Appendix A — Bootstrapping an Architecture 2.0 Workflow

Author

Affiliation

Harvard John A. Paulson School of Engineering and Applied Sciences

Published

June 25, 2026

The smallest useful Architecture 2.0 workflow is not “install an agent.” It is an explicit loop with a task, representation, tool wrapper, method role, evidence standard, and human accept/reject decision. The first loop should be small enough to inspect, cheap enough to run repeatedly, and constrained enough that failure is informative.

Bootstrap loop. A bootstrap loop is the smallest credible Architecture 2.0 workflow: one bounded task, one representation, one tool interface, one method role, one evidence standard, and one accountable human decision.

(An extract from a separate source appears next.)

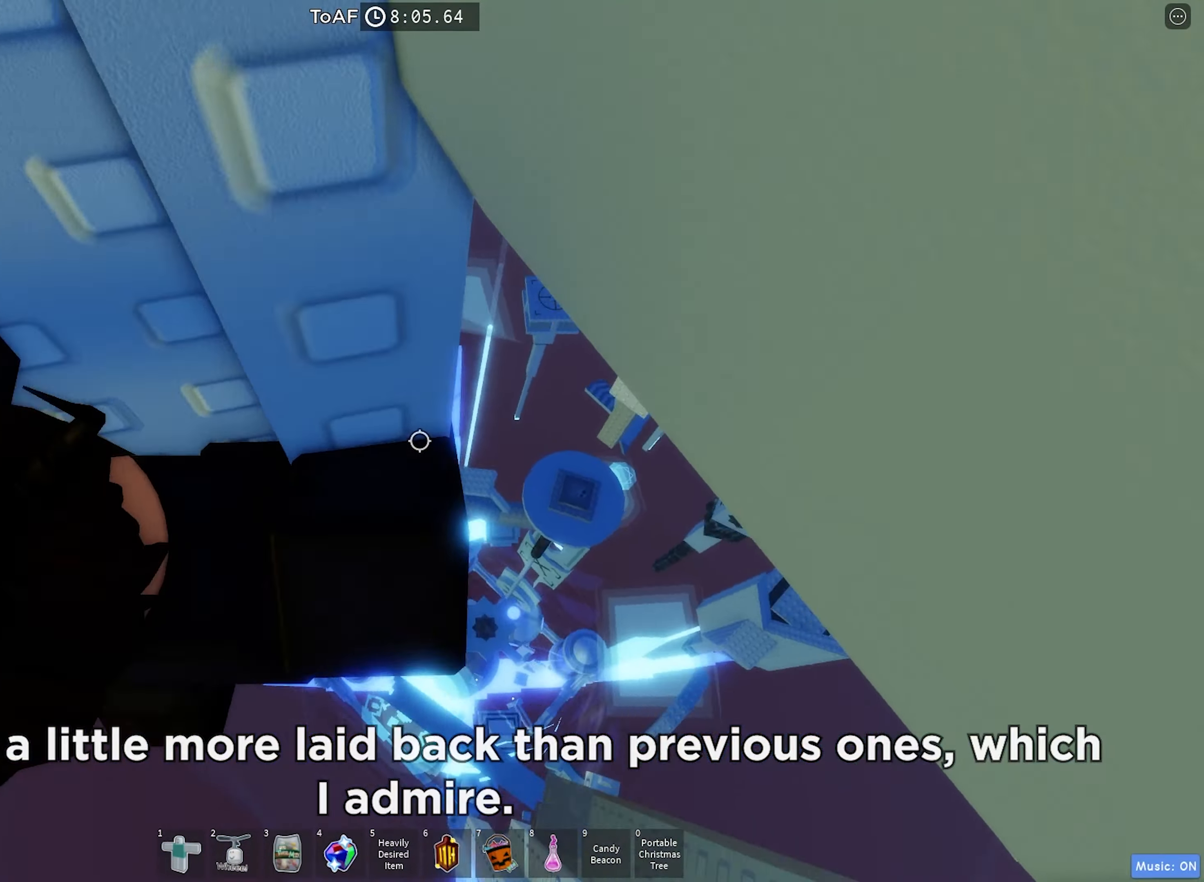
{"keys": [], "events": [[234, "w", "up"]]}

The goal of this appendix is to help a reader start without overbuilding. A large agentic research harness may eventually include many tools, critics, planners, datasets, dashboards, and review steps. That is not the first move. The first move is a bounded loop that can produce a trace another architect can read.

Figure A.1 gives the bootstrap pattern. It is deliberately minimal: choose one task, one representation, one tool wrapper, one method role, one set of evidence and rejection gates, and one decision owner. If that small loop cannot reject a result, a larger version will only hide the problem.

Figure A.1: **A first Architecture 2.0 workflow should be small and rejectable:** The workflow should be bounded, logged, rejectable, and owned by an architect. The loop can grow only after the task, representation, tool interface, method role, evidence gates, and human decision point are visible.

A.1 The Silicon Playbook

If an engineer is asked how to incorporate AI into a silicon or architecture workflow, the first answer is not to pick a model. The first answer is to turn one part of the workflow into a bounded, represented, rejectable loop. AI then has a method role inside that loop. It may generate, predict, search, summarize, critique, verify, or coordinate, but it does not own the architecture commitment.

Engineer move

Start with a decision the team already has to make. Name the candidate space, the tool feedback, the evidence path, the rejection rule, and the architect who accepts or escalates the result. Then choose the narrow AI role that makes that loop cheaper, broader, faster, or more inspectable without weakening the evidence standard.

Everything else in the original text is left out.